Mostly, this past year or so, I love how I don’t get the huge headache from reading what I write. :) With and without my glasses on.

Thinking back, when I was six and living in one of the foster homes my bio parents had given me a children’s type writer. A lightweight plastic thing that you plugged into the wall. It was red and white. I don’t remember asking for it though I may have- I was an early reader, or it’s possibly my bio parents were hoping I’d send them letters they could use as legible evidence against ‘the system.’

A few years later, my first reprieve from foster care, when I’d gone to live with my bio parent, uncle, and grandfather my parent let me play with her big electric typewriter. A huge thig that had to weigh more than my eight year old body. For the next two years, roughly, I’d spend most of my time sitting in front of it on a milk crate clicking away the hours word by word.

I wrote some small poems and a story- which later nearly got me kicked out of school but that’s a much longer tale. We moved to Michigan around my tenths birthday, moving into our very first apartment on our own. No one else living with us so all the junk that had been in storage since the incidents that led to foster care came about could were taken out and put in their respective places including a PC- Windows 95 and all.

I’d used computers at school but never at home. Now I used them in both places, constantly working on my stories. It was years later when I was 13/14 that I actually managed to have one not get deleted long enough to reach 100 pages. It was printed instantly and not read by another soul for one more year. I moved into my adoptive family’s home where they let me type all the time on their computer.

Then I went back into foster care and all was lost. Everything I wrote there was instantly trashed. I didn’t begin writing again till after I’d escaped and my Hubby bought me my very own laptop, gently, quietly urging me to pick up the craft once again.

Long story short- I love typing. It’s so much a part of my life. I can measure whole spans of my existence by the typing I’ve done.

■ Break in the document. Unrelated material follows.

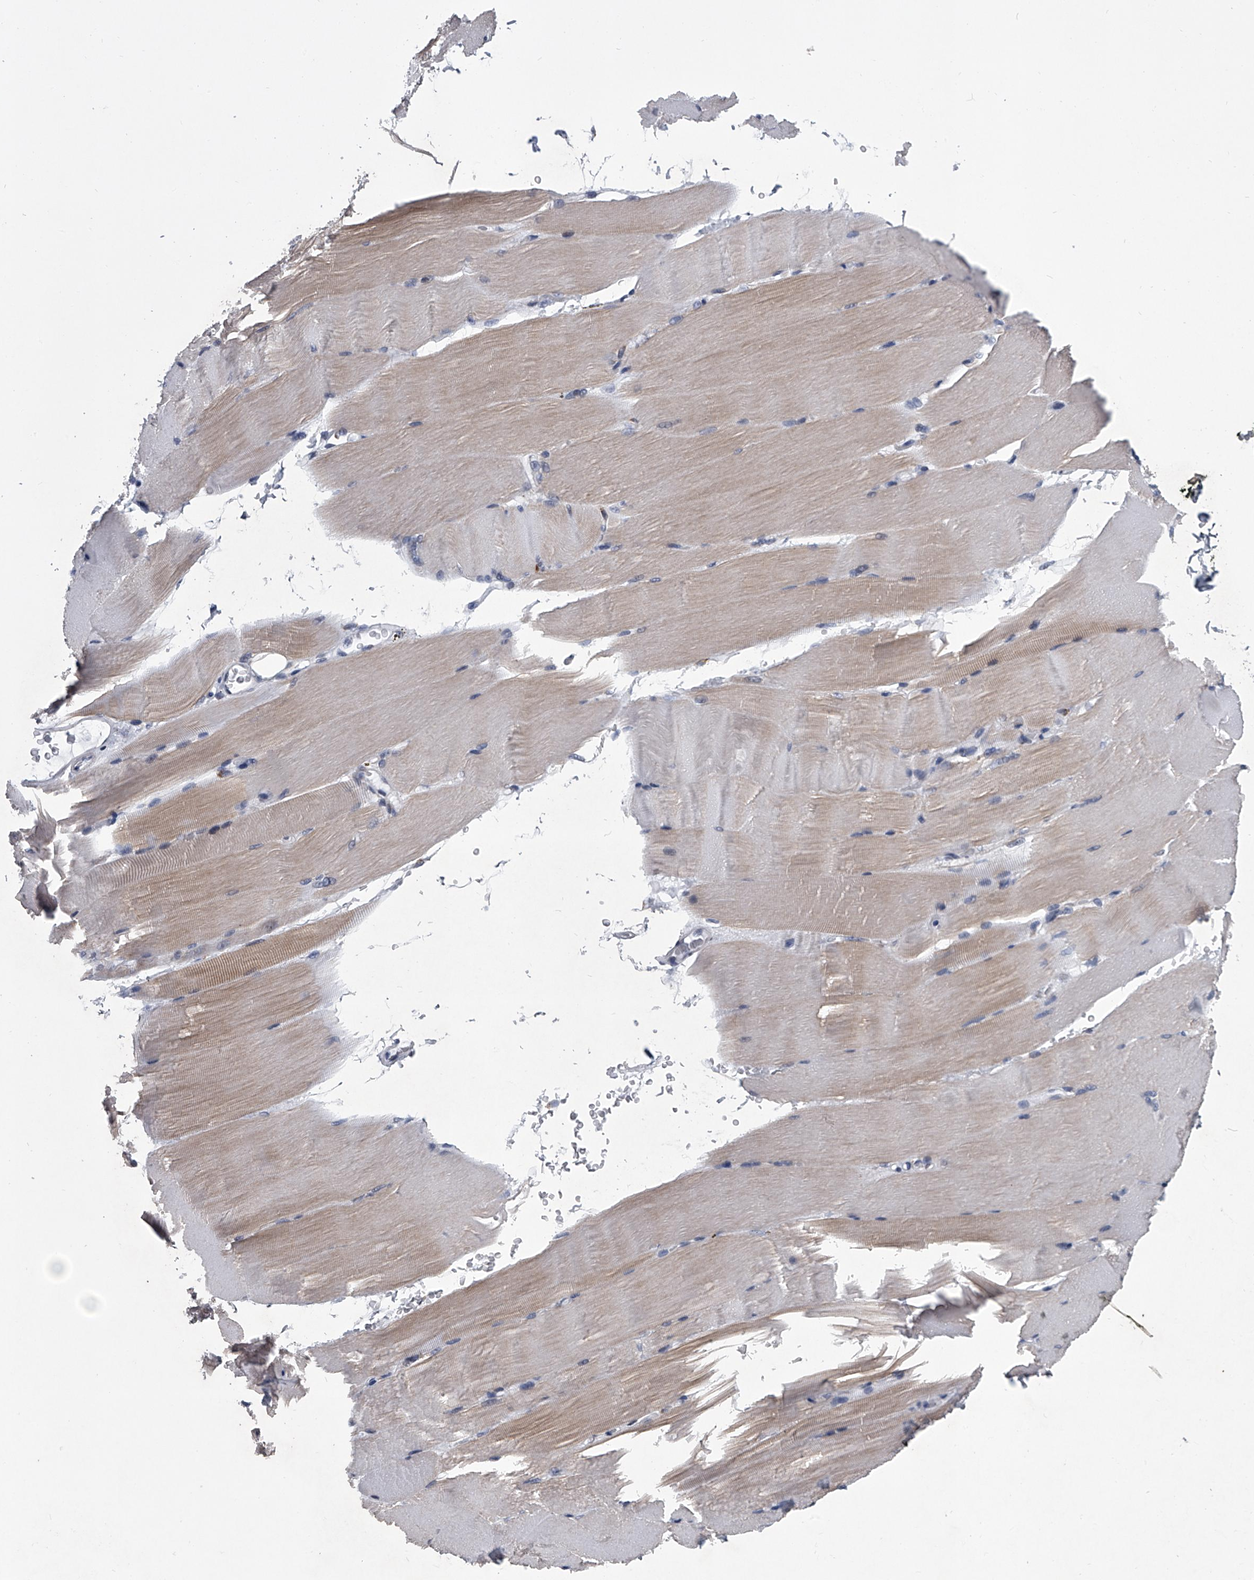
{"staining": {"intensity": "weak", "quantity": "<25%", "location": "cytoplasmic/membranous"}, "tissue": "skeletal muscle", "cell_type": "Myocytes", "image_type": "normal", "snomed": [{"axis": "morphology", "description": "Normal tissue, NOS"}, {"axis": "topography", "description": "Skeletal muscle"}, {"axis": "topography", "description": "Parathyroid gland"}], "caption": "A high-resolution photomicrograph shows immunohistochemistry (IHC) staining of unremarkable skeletal muscle, which demonstrates no significant expression in myocytes.", "gene": "PPP2R5D", "patient": {"sex": "female", "age": 37}}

2 Responses to “Typing Life”

  1. Jessie Carty
    06Feb

    you have the start of a really great personal essay here i think :)
    i remember learning to type on a manual keyboard we had around the house, not really type but to just mess around with. they also had some in the school library and since i spent a lot of time there i learned pretty early. it wasn’t until i was in like 5th grade, however, that i got to try an electronic typewriter and maybe even a little computer. i still like writing by hand once in a while but i’m finding myself more and more drawn to typing where i can see things more clearly.

  2. Spirit
    06Feb

    Hmm, mayhaps I’ll have to write one out. I did get that ‘I’ve written something here’ feeling afterwards but I hadn’t put much thought into it. I love typewriters. I think one can get just as easily attached to the click of a key as they can to real life ink. :)

    Lol, oh yes- I can see little Jessie plinking away at a keyboard right now. :D Writers are meant to be writers sooner or later no matter what.